[Items drawn from a data source]
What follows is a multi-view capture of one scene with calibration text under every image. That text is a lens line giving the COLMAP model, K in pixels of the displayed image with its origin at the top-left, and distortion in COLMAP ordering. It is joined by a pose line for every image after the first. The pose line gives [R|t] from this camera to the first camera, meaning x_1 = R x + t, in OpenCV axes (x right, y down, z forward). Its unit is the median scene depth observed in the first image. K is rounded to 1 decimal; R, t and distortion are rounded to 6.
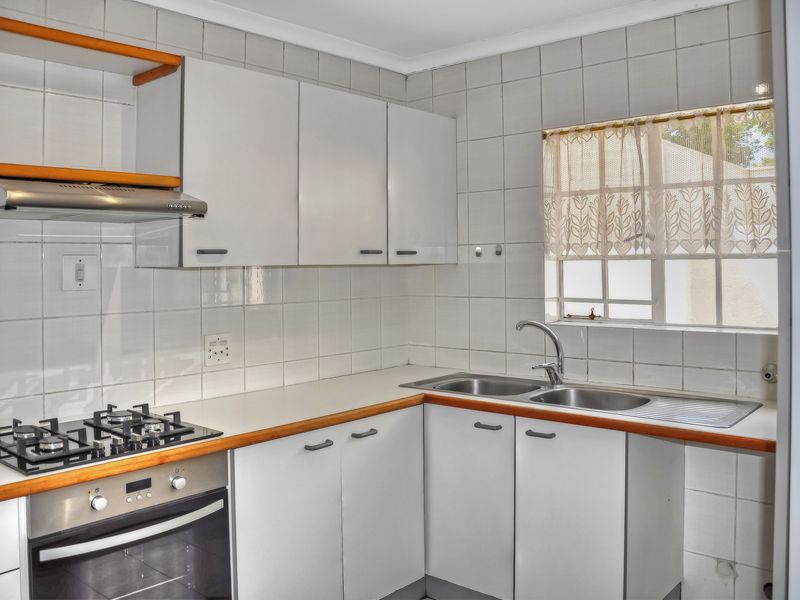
lens RADIAL K [[733.3, 0, 398.6], [0, 733.3, 252.6], [0, 0, 1]] dist [-0.059144, -0.015170]
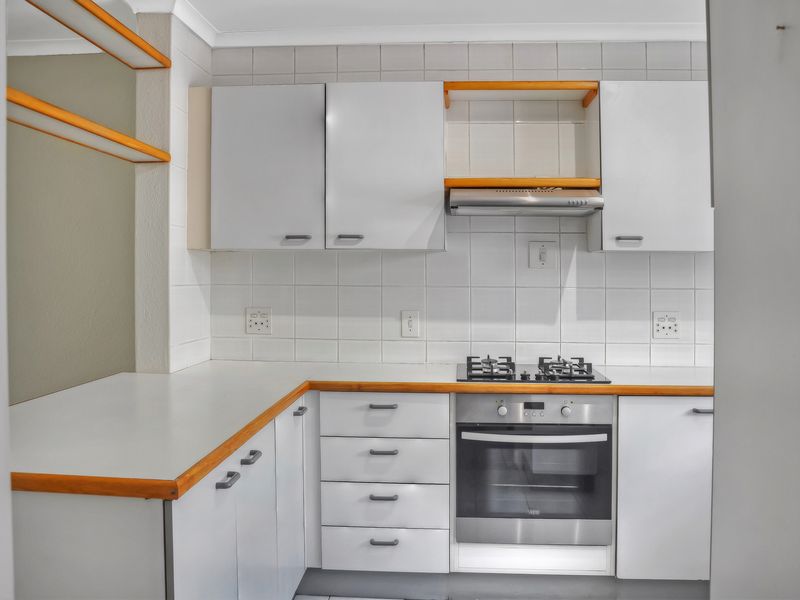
lens RADIAL K [[756.9, 0, 400.0], [0, 756.9, 300.0], [0, 0, 1]] dist [-0.091559, -0.000847]
pose [[0.613485, 0.047845, -0.788256, 0.453401], [-0.002627, 0.998281, 0.058549, 0.026709], [0.789702, -0.033848, 0.612556, -0.060329]]
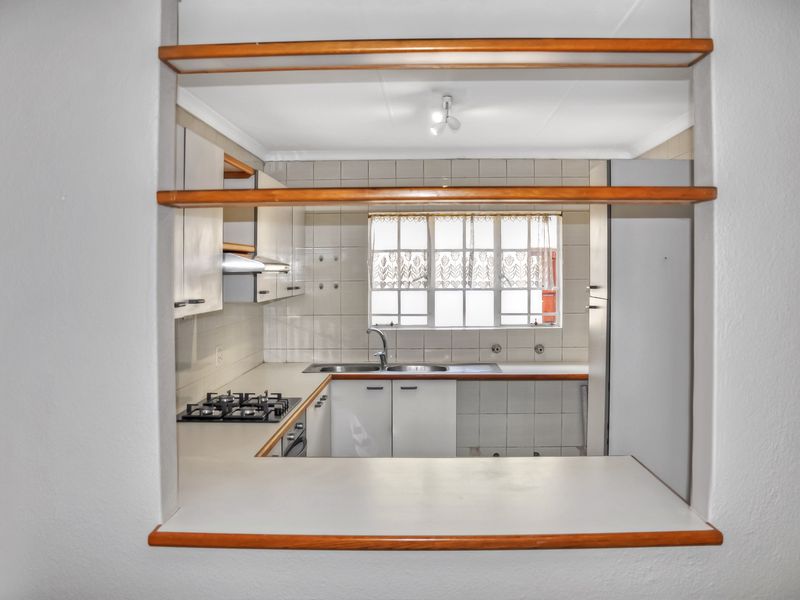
lens RADIAL K [[756.9, 0, 400.0], [0, 756.9, 300.0], [0, 0, 1]] dist [-0.091559, -0.000847]
pose [[0.771819, -0.020330, 0.635517, -0.932592], [-0.007969, 0.999101, 0.041639, -0.047605], [-0.635792, -0.037202, 0.770963, -0.408366]]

** PROBLEM TO WORK ON **
State how many lines in the entries above contain the string "lens". Reply with the number alone.

** TASK RESULT **
4